Pour la recherche de bivouac, à défaut d’abri cartographié, nous étudions les fonds de carte photo pour juger des endroits favorables. Contrairement aux fonds de cartes classiques, on peut apprécier à travers les vues satellites la nature des sols et l’étendue des végétaux. Une clairière dans la forêt, une piste en impasse, l’absence d’habitations, sont autant de potentiels bivouacs. Pour ce soir, la mince épaisseur contenue entre l’autoroute, la route et la côte ne nous laisse pas beaucoup d’options. Nous repérons un chemin menant vers une zone non construite, à côté de la mer. Il y a toujours un risque que l’accès à l’eau soit privé , mais la chance nous sourit : c’est une zone de baignade publique à l’abandon. De vieilles cabines en bois sont à moitié effondrées, le ponton se désintègre, mais la plage est parfaite. Deux Chevaliers culblancs décollent en criant à notre arrivée. Il fait huit degrés au moment de fermer la tente.

-----

▶ Objectif de la tâche: D'après le texte sur la recherche de bivouac, quelle température fait-il au moment de fermer la tente, s'il vous plaît ? Ces enregistrements proviennent d'une autre source.

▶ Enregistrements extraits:
-----

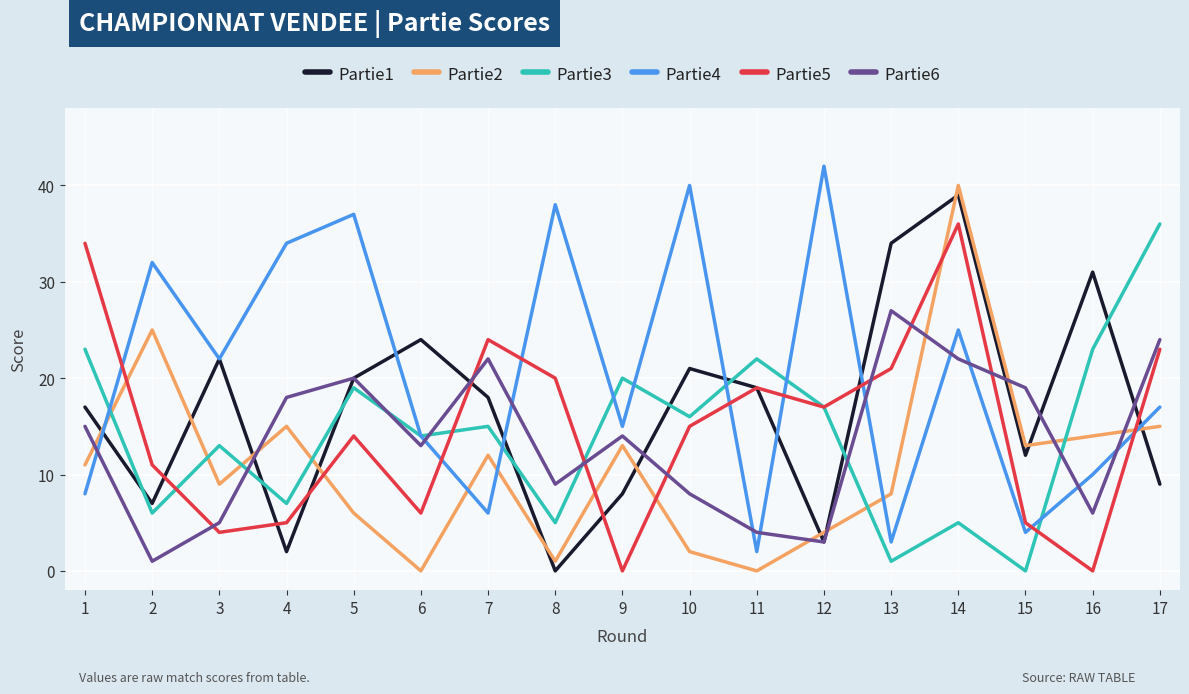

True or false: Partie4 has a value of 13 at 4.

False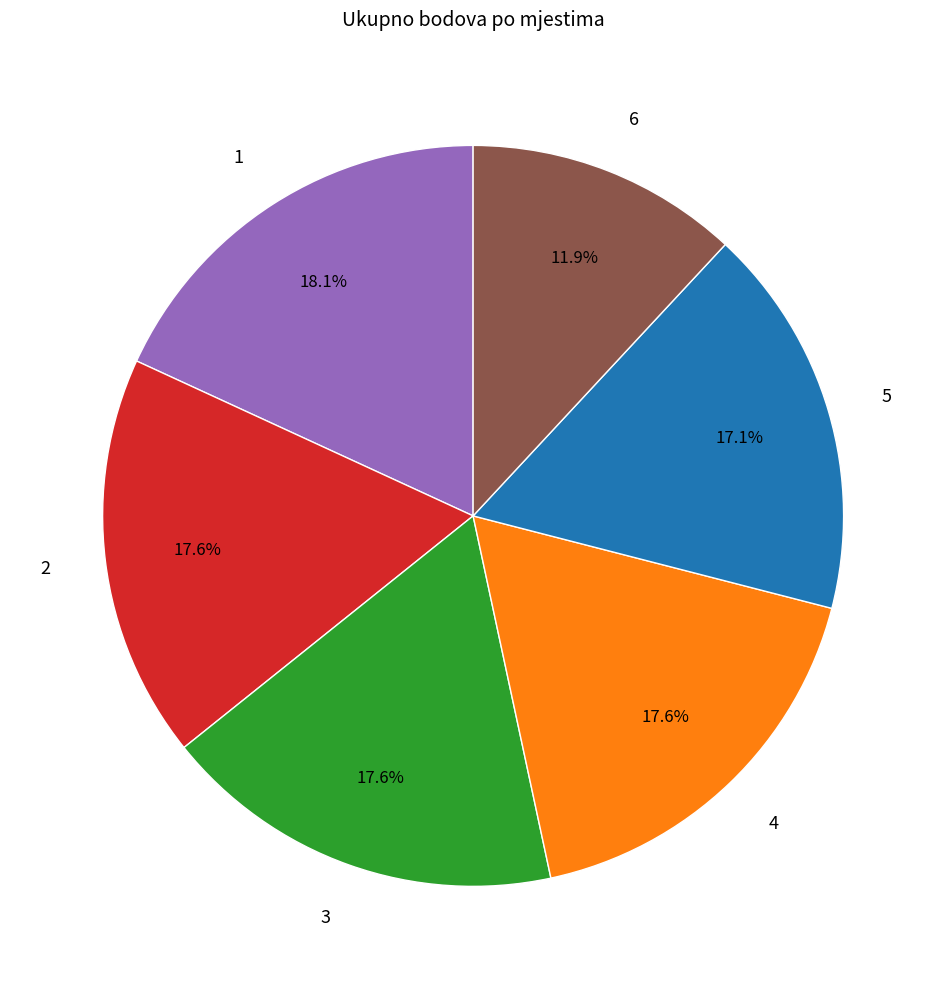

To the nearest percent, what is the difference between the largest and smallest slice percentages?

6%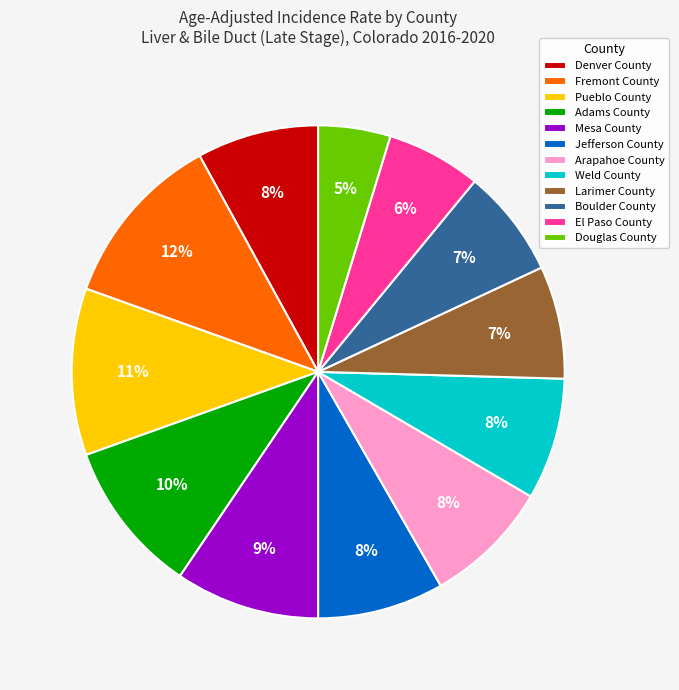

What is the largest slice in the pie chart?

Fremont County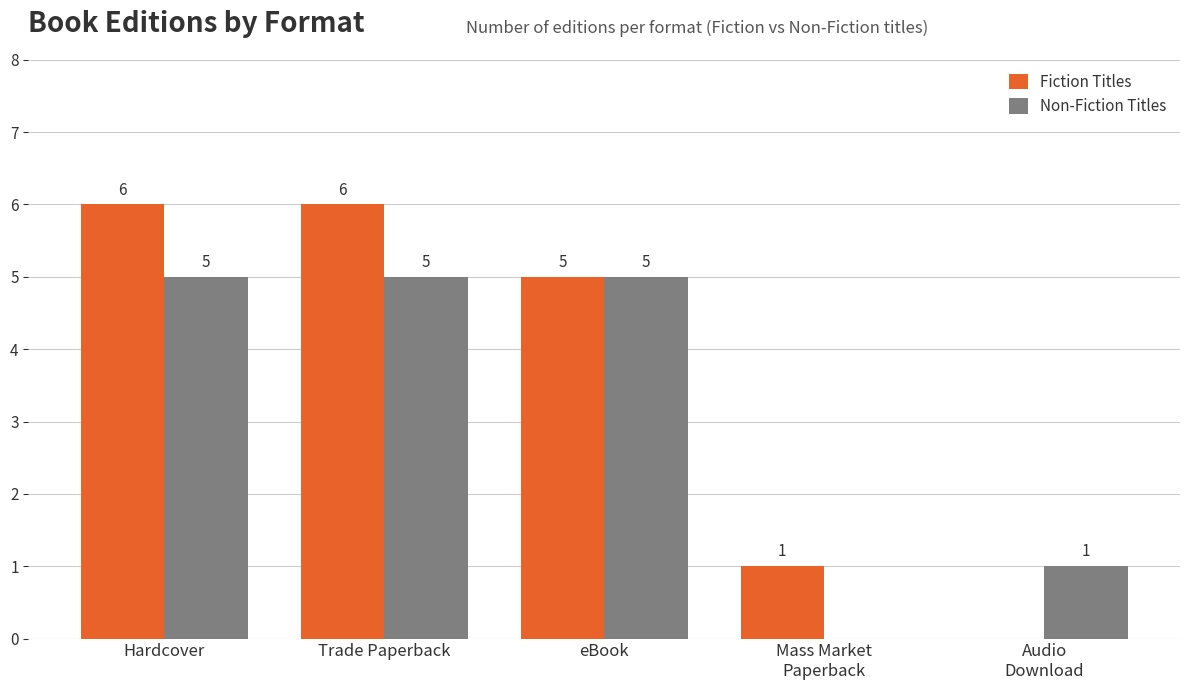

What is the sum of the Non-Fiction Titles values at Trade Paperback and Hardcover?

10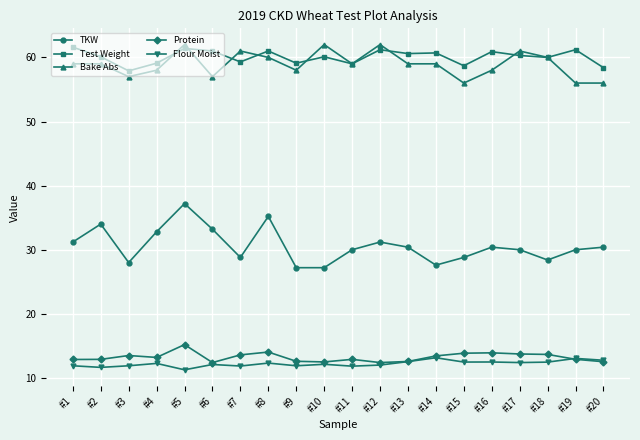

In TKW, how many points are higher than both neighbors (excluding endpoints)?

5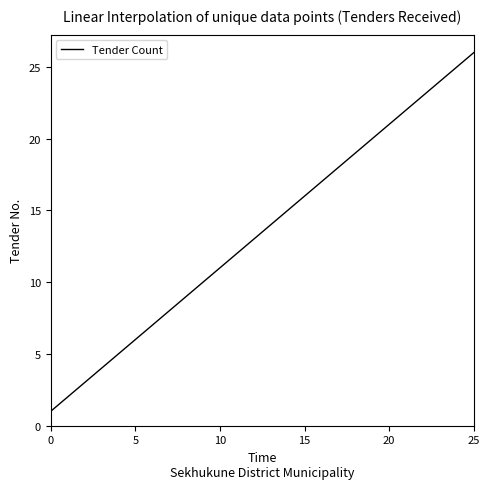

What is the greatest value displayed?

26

-----

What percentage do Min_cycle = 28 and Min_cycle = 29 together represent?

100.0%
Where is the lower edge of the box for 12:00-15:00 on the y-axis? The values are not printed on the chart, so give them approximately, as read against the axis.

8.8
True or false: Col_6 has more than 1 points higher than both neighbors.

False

-----

▶ Résultat attendu: Il fait huit degrés.